Kochane wnuki przygotowały dla swych ukochanych babć i dziadków specjalne wierszyki i piosenki, czym niejednokrotnie wzruszyły zgromadzonych do łez, po przedstawieniu wszystkie dzieci wręczyły swoim bliskim własnoręcznie wykonane upominki, dla babci była kwiecista laurka, a dla dziadka krawat w kropki, uściskom buziakom i całusom nie było końca. Po części oficjalnej wszyscy wspólnie zasiedli przy stolikach ze słodkościami, dziadkowie dumnie przy tym prezentowali swoje nowe krawaty. Po posiłku, kiedy emocje opadły i atmosfera nieco się rozluźniła przedszkolaki uczyły swoje babcie i dziadków najnowszych kroków tanecznych, śpiewali piosenki i tak po prostu razem świetnie się bawili.

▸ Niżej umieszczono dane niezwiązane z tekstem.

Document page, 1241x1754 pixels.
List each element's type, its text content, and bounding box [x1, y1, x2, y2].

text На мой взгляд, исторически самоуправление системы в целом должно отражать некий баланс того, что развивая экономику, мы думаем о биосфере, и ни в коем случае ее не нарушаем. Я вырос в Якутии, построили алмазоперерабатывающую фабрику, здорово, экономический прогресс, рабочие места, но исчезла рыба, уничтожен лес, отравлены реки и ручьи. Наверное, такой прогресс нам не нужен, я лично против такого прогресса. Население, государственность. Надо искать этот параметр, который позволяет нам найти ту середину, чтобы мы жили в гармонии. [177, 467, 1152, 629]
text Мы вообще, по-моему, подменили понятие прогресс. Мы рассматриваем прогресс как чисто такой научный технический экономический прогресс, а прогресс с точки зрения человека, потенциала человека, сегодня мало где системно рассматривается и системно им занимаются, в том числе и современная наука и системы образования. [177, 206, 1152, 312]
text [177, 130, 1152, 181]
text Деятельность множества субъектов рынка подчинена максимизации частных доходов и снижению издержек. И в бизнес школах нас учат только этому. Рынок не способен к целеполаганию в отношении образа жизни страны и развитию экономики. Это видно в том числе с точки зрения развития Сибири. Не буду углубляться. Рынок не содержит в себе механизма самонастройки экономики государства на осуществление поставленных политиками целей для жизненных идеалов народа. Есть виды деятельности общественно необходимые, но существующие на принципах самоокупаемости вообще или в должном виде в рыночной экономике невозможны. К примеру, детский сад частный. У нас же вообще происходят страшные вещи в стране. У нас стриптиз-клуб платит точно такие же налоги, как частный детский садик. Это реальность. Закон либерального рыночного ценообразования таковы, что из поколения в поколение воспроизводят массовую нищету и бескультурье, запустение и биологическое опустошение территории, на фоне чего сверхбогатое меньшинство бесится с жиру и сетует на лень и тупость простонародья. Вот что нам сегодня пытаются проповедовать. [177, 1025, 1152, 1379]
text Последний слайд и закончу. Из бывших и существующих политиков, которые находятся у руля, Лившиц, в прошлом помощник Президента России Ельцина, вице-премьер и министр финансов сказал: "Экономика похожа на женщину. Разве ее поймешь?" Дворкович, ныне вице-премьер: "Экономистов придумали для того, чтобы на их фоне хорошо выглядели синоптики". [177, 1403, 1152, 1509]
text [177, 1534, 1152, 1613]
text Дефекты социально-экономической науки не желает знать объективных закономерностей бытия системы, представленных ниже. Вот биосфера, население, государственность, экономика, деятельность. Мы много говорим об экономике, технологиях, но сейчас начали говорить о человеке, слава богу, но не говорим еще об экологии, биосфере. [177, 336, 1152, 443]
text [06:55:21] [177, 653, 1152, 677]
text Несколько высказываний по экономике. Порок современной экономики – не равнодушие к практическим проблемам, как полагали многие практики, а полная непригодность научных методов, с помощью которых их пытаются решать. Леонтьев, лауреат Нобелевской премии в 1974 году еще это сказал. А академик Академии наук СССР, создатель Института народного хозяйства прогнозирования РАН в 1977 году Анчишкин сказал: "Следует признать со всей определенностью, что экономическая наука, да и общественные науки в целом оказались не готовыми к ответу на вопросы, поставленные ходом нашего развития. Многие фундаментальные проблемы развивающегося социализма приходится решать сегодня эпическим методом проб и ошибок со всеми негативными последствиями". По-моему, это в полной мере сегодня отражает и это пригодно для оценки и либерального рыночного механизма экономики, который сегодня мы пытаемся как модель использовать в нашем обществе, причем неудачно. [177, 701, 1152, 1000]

- Jestem młodą babcią i po raz pierwszy biorą udział w takim spotkaniu to bardzo miło, ze strony pań przedszkolanek, że przygotowały dzieci i zrobiły to w taki radosny, a jednocześnie wkruszający sposób szkoda tylko, że jest nas tak mało.

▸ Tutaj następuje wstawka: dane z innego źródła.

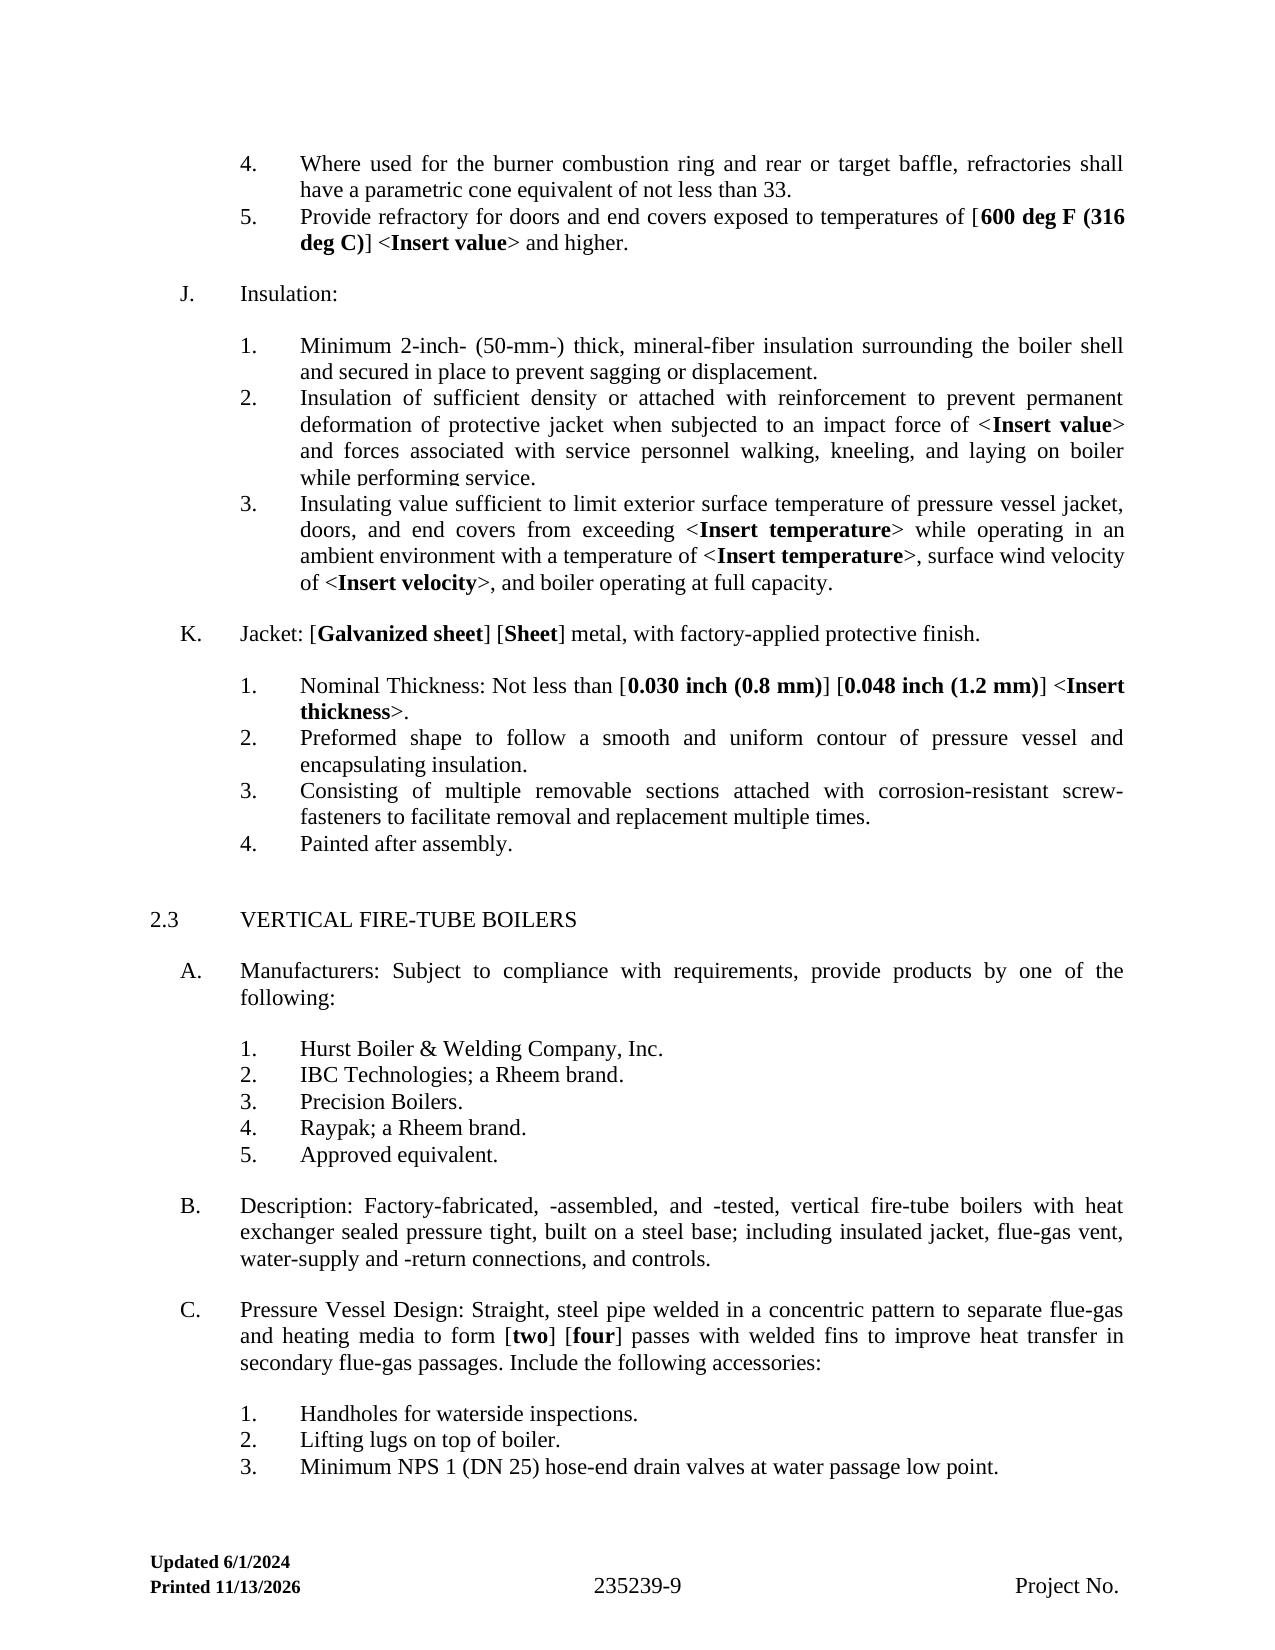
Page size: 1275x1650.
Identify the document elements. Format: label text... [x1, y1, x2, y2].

- To już moje drugie takie spotkanie w tym roku, wczoraj z mężem byliśmy zaproszeni do starszej wnuczki, jednak nic nie ma takiego uroku jak te pioseneczki i wierszyki wypowiedziane cichutkim głosem przez te maluchy, jak tylko weszłam i zobaczyłam te przestraszone minki na ławce to już się wzruszałam, a jak Karolinka przyszła do nas z prezentami to całkiem się rozkleiłam. Te nasze kochane wnuki to nasza cała radość życia, z mężem mamy ich siedem najstarsza ma 16 lat, a najmłodszy niespełna rok, jestem taką etatową babcią, między innymi często odbieram Karolinkę z przedszkola i cieszę się, że w ten sposób mogę pomoc dorosłym dzieciom.